Das FA berücksichtigte im Einkommensteuerbescheid einen Veräußerungsgewinn von 547.499.DM, indem es dem Verkaufspreis des ideellen Anteils von 635.000 DM (1/2 von 1.270.000 DM) anteilige Veräußerungskosten und Anschaffungskosten (87.501 DM) gegenüberstellte. Im Einspruchsverfahren berücksichtigte das FA weitere Veräußerungskosten und ermäßigte den Spekulationsgewinn auf 535.164 DM.

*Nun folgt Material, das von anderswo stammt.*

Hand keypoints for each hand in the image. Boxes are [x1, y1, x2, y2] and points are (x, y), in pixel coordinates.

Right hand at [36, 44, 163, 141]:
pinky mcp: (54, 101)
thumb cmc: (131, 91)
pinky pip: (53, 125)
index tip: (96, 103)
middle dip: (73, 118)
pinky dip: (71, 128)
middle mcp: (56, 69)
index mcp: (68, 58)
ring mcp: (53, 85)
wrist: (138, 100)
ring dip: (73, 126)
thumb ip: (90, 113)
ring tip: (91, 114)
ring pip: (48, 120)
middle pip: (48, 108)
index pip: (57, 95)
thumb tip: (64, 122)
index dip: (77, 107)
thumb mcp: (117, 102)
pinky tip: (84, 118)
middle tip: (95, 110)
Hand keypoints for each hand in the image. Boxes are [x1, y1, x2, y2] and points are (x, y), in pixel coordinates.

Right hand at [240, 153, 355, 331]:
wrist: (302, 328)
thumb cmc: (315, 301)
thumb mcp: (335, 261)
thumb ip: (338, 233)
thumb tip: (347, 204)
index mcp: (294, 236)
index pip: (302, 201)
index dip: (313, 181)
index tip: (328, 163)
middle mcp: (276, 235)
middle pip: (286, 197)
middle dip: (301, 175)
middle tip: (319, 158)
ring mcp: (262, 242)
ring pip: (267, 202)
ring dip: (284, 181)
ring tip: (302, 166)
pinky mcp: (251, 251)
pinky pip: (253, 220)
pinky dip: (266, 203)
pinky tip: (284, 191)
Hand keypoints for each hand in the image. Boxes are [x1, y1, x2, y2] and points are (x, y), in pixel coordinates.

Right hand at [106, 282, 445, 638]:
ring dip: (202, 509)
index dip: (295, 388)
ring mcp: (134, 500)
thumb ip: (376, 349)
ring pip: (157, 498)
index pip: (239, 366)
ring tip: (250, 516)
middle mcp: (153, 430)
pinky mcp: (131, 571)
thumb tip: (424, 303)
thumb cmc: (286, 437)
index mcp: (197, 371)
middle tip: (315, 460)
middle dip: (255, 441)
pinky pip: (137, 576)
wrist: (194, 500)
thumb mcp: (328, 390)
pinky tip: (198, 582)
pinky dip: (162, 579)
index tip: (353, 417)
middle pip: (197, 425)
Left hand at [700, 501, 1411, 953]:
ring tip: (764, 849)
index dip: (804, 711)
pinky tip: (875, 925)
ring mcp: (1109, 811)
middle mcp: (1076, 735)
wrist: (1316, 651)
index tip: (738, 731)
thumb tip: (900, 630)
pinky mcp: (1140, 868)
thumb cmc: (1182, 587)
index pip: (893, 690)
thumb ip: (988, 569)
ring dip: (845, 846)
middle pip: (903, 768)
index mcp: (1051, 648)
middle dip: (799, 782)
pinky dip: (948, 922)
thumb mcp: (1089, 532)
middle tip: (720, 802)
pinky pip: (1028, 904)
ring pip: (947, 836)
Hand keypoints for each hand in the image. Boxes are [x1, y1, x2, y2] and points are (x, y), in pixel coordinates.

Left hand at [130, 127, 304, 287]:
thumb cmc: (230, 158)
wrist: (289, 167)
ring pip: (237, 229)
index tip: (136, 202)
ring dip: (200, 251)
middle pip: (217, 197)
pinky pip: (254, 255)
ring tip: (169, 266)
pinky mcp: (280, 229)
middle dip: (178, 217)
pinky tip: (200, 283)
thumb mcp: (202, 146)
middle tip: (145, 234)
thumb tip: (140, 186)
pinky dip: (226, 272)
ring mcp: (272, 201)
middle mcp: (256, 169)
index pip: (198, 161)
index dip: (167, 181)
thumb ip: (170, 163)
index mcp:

Die Klage hatte Erfolg. Dagegen richtete sich die Revision des FA.
Entscheidung
Der BFH hat das FG-Urteil aufgehoben und die Klage abgewiesen; der Gewinn aus dem – innerhalb von zwei Jahren nach Erwerb erfolgten – Verkauf des Grundstücks sei als Spekulationsgewinn zu erfassen. Die Nacherbenstellung der Klägerin ändere nichts daran, dass bis zum Eintritt des Nacherbfalls (vgl. § 2106 BGB) allein der Vorerbe als Miterbe am Nachlass beteiligt sei.
Ob die Verfügungsbeschränkungen des nicht befreiten Vorerben die Anschaffungskosten beeinflussten und sich auf diese Weise auf den der Besteuerung zu unterwerfenden Gewinn auswirkten, könne offen bleiben, weil deshalb der Erwerb nicht in einen entgeltlichen und in einen unentgeltlichen Teil aufzuspalten sei. Soweit der Klägerin Anschaffungskosten am Grundstück zurechenbar seien, betreffe die Veräußerung dieses Grundstücks auch das nämliche – also das angeschaffte – Wirtschaftsgut. Nur in Höhe ihres eigenen Anteils am Nachlasswert sei ein unentgeltlicher Erwerb gegeben.
Hinweis
Anschaffungskosten i.S.d. § 23 Abs. 1 und Abs. 4 EStG sind u.a. Aufwendungen für den entgeltlichen Erwerb eines Grundstücks (BFH, Urteil vom 22.9.1987, IX R 15/84, BStBl 1988 II, 250). Entsprechendes gilt, wenn – wie hier – das Grundstück zu einer Erbmasse gehört und der Erbteil eines Miterben erworben wird.
In diesem Fall entstehen dem Erwerber Anschaffungskosten für die hinzuerworbenen Anteile am Gemeinschaftsvermögen (so BFH, Beschluss vom 5.7.1990, GrS 2/89, BStBl II 1990, 837); dies entspricht dem wirtschaftlich vergleichbaren Sachverhalt bei der Erbauseinandersetzung durch Realteilung (§ 2042 Abs. 2 i.V.m. § 752 BGB), soweit der Wert des Erlangten den Wert seines Erbanteils übersteigt und der Erbe deshalb Ausgleichszahlungen leistet.